Dennis Rodman Checks Into Alcohol Rehab
January 19, 2014
Former basketball star Dennis Rodman has checked into an alcohol-rehabilitation center after facing backlash for his visit to North Korea.
“Dennis Rodman came back from North Korea in pretty rough shape emotionally. The pressure that was put on him to be a combination ‘super human’ political figure and ‘fixer’ got the better of him,” his agent, Darren Prince, said Sunday in a written statement. “He is embarrassed, saddened and remorseful for the anger and hurt his words have caused.”
Prince said Rodman is at a facility in New Jersey, one with a “28- or 30-day” program. He said Rodman drank heavily in North Korea during a recent tumultuous trip to the secretive state to play a basketball game with some former NBA stars against national team players from the regime.
“His drinking escalated to a level that none of us had seen before,” Prince said Saturday.
Rodman entered a center on Wednesday, a source close to him told BHZ.
Rodman — the colorful basketball Hall of Famer who won five NBA titles while the Detroit Pistons and Chicago Bulls — said alcohol was one reason he shot from the lip earlier this month and told BHZ that an American imprisoned in North Korea since 2012 may have done something to deserve his sentence of 15 years’ hard labor.
After Kenneth Bae’s family complained, Rodman apologized, saying he was under stress and had been drinking when he was interviewed on CNN’s “New Day.”
Some commentators have said Rodman’s “basketball diplomacy” may have positive effects in North Korea by offering the people there a different view of the West, compared with its demonic portrayal in the country’s tightly controlled state media.
But others, including human rights activists, say it’s an embarrassing media sideshow that distracts attention from the North Korean regime’s brutality. A State Department official said Rodman’s visit was “marginally unhelpful” and Sen.
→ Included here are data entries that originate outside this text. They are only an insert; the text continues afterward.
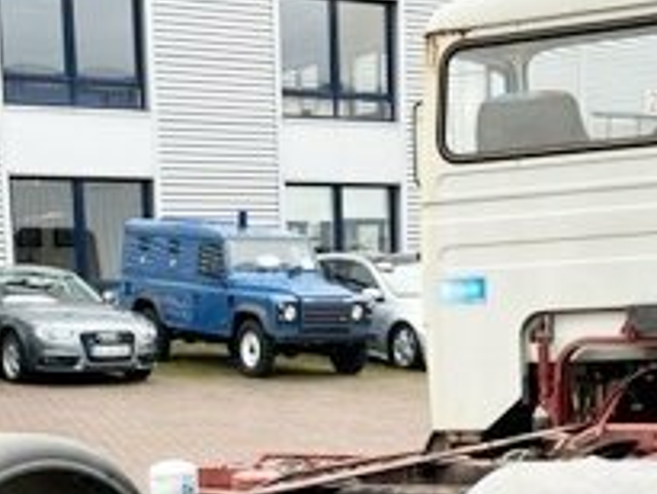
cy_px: 577
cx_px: 356
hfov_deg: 24.1
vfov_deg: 17.5
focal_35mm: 81
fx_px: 1538
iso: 32
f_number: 1.5
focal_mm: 5.7
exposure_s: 1/137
John McCain said of the retired athlete, “I think he’s an idiot.”
Rodman, 52, led a team of former NBA players in a game in North Korea, which he called a birthday present to dictator Kim Jong Un, and, in a bizarre moment, sang “Happy Birthday” inside a packed sports stadium.
Upon leaving North Korea, Rodman was immediately criticized for his friendship with Kim. A mass of reporters met him at the Bejing airport and Rodman broke into tears while answering questions.
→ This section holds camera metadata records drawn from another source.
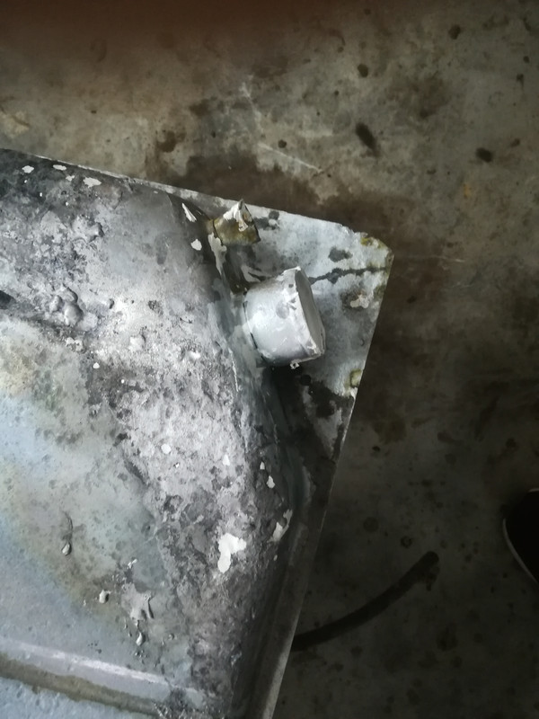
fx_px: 540
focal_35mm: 26
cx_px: 270
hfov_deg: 53.1
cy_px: 360
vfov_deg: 67.3
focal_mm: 3.83
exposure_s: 1/14.3
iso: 500
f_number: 2.2
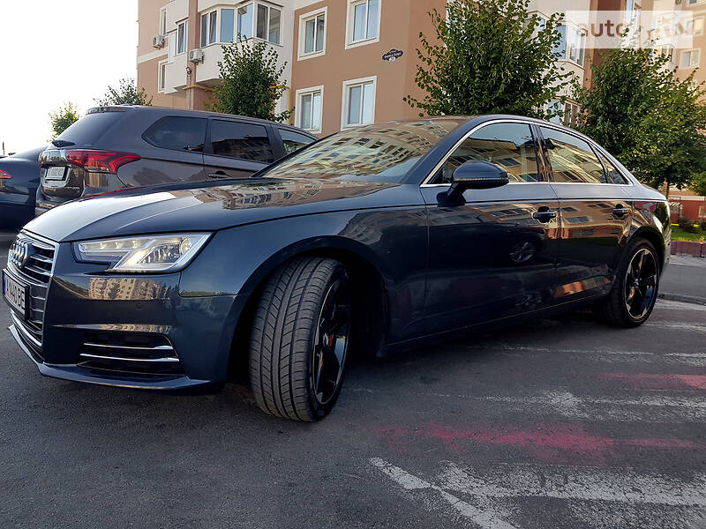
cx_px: 353
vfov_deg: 53.1
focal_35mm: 26
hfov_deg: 67.3
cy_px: 264
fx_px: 530
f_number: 1.7
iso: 40
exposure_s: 1/618
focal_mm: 4.2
“I’m not the president,” he told the reporters. “I’m not an ambassador. I’m Dennis Rodman.”
Rodman also said, “I’m sorry for what’s going on in North Korea, the certain situations,” but he didn’t apologize for his visit.
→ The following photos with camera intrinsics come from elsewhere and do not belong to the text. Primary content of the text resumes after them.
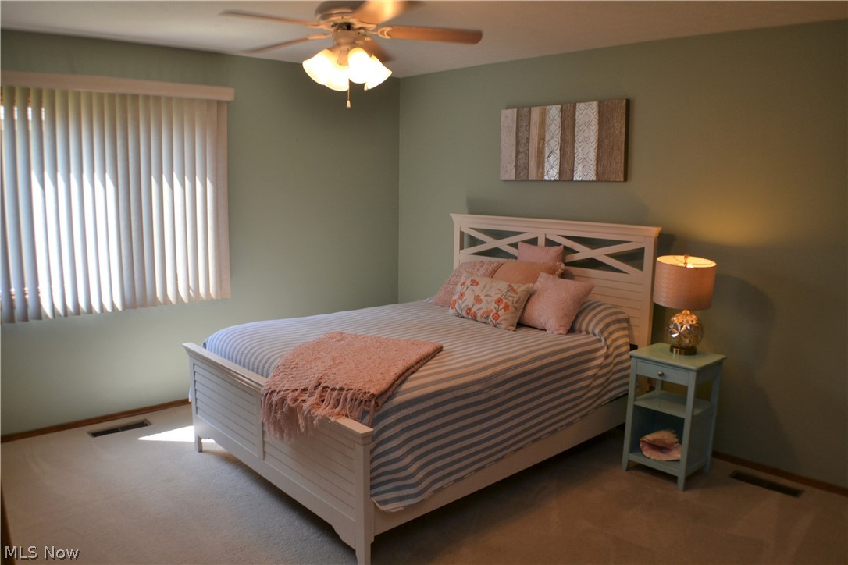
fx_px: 777
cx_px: 424
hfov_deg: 57.2
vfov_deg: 40.0
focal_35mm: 33
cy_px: 282
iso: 400
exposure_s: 1/100
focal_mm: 22
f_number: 5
Prince said Rodman wasn’t paid by Pyongyang to bring his basketball team to North Korea.
“Dennis is proud to be an American citizen and his trips to North Korea have been paid by sponsors,” Prince said Sunday.
Rodman visited during a time of high tension between the two nations. North Korea has pursued a nuclear program, much to the United States’ distress.
Rodman visited North Korea in February 2013 with three members of the Harlem Globetrotters basketball team. Kim was known to be an avid basketball fan while attending school as a teenager in Switzerland.